There were then few of them surviving, and they were very wary, and too fearful to attack any Elf, unless their hiding places were approached too nearly.

They are few and hiding seemingly before the Noldor even return. And the Great Dwarves even consider the Sindarin plea that the Petty-Dwarves had never declared themselves, nor presented any claims to land or habitations, but had attacked the Elves in darkness and ambush. Did they change their ways later when the Exiles turned up?
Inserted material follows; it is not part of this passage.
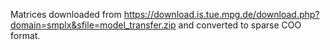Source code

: Matrices downloaded from https://download.is.tue.mpg.de/download.php?domain=smplx&sfile=model_transfer.zip and converted to sparse COO format.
The Dwarves pass into Beleriand in Valian Year 1250 (Grey Annals) and help with Menegroth in year 1300. The coming of the Noldor is noted in the year 1497 -- this is quite a length of time after the Petty-Dwarves had been hunted and so on.

It's implied that Ulmo put a dream into Finrod's heart, after which, with help, he ultimately found his future realm of Nargothrond. JRRT adds this:

 

'In that labour Finrod was aided by the Dwarves of the Blue Mountains; and they were rewarded well, for Finrod had brought more treasures out of Tirion than any of the princes of the Noldor.' [Silmarillion]
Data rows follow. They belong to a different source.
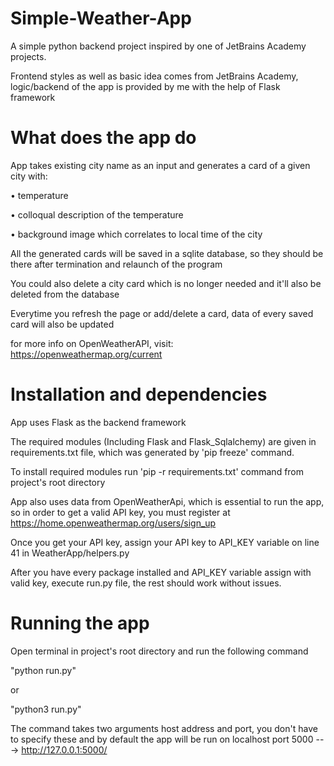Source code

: # Simple-Weather-App
A simple python backend project inspired by one of JetBrains Academy projects.

Frontend styles as well as basic idea comes from JetBrains Academy,
logic/backend of the app is provided by me with the help of Flask framework


# What does the app do

App takes existing city name as an input and generates a card of a given city with:

  • temperature
  
  • colloqual description of the temperature
  
  • background image which correlates to local time of the city
  
  
All the generated cards will be saved in a sqlite database,
so they should be there after termination and relaunch of the program

You could also delete a city card which is no longer needed and it'll also be deleted from the database

Everytime you refresh the page or add/delete a card, data of every saved card will also be updated 

for more info on OpenWeatherAPI, visit: 
https://openweathermap.org/current


# Installation and dependencies

App uses Flask as the backend framework

The required modules (Including Flask and Flask_Sqlalchemy) are given in requirements.txt file,
which was generated by 'pip freeze' command.

To install required modules run 'pip -r requirements.txt' command from project's root directory

App also uses data from OpenWeatherApi, which is essential to run the app,
so in order to get a valid API key,
you must register at https://home.openweathermap.org/users/sign_up


Once you get your API key, assign your API key to API_KEY variable on line 41 in WeatherApp/helpers.py  

After you have every package installed and API_KEY variable assign with valid key, execute run.py file, the rest should work without issues.

# Running the app

Open terminal in project's root directory and run the following command 

"python run.py"

or 

"python3 run.py"

The command takes two arguments host address and port, you don't have to specify these and by default the app will be run on
localhost port 5000  --->  http://127.0.0.1:5000/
In the 1977 Silmarillion it is merely noted that Finrod was not the first to dwell in the caves beside the river Narog.

And this is Finrod.

'Now Finrod,' he [Pengolodh] says, 'was renowned among the Eldar for this power which he had, because of the warmth of his heart and his desire to understand others; yet this power was no greater than that of the least of the Maiar.'

This relates to how Finrod quickly learned the tongue of the folk of Beor [this citation is from Quendi And Eldar]. I note too that Finrod rewards the Dwarves well, and there is no mention (that I recall at the moment anyway) of him ousting any Petty-Dwarves. And it wouldn't seem to fit for this noble Noldo in my opinion. In a note dated 1959 Tolkien wrote:

The name Felagund was of Dwarvish origin. Finrod had help of Dwarves in extending the underground fortress of Nargothrond. It is supposed originally to have been a hall of the Petty-Dwarves (Nibinnogs), but the Great Dwarves despised these, and had no compunction in ousting them -- hence Mim's special hatred for the Elves -- especially for great reward. Finrod had brought more treasure out of Tuna than any of the other princes.
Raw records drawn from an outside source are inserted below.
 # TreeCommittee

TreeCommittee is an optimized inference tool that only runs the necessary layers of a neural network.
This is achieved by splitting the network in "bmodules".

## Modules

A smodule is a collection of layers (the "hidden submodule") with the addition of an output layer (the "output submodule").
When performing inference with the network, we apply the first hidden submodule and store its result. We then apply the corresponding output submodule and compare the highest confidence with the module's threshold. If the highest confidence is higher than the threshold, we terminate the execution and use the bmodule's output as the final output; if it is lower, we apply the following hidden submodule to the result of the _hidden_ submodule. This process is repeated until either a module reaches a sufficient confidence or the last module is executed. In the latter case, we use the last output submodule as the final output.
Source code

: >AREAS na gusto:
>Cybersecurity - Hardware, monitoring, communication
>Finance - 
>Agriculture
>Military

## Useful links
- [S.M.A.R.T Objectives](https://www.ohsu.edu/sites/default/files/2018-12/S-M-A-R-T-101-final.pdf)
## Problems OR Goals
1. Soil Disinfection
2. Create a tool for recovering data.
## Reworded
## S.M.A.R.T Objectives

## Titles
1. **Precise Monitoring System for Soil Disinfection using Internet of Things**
My take is that Mim is oversimplifying things here. Finrod's dreams and the help of Dwarves result in the realization of Nargothrond. Mim could hate the Noldor more than other Elves simply because Nargothrond became a Noldorin realm, and especially if his folk didn't receive any of the treasure that went to the other Dwarves.

Unless I've forgotten something in which Finrod is specifically said to have ousted the Petty-Dwarves, or something else here.

If so... never mind

Thats true Galin and as with our own history stories grow and change wth time. Perhaps Mim was simply repeating stories from the distant past, told from generation to generation, exagerated along the way. Too true of life unfortunately and many wars and battles have been entered due to distant rumour and untruths. I guess this is exactly as Melkor would like it.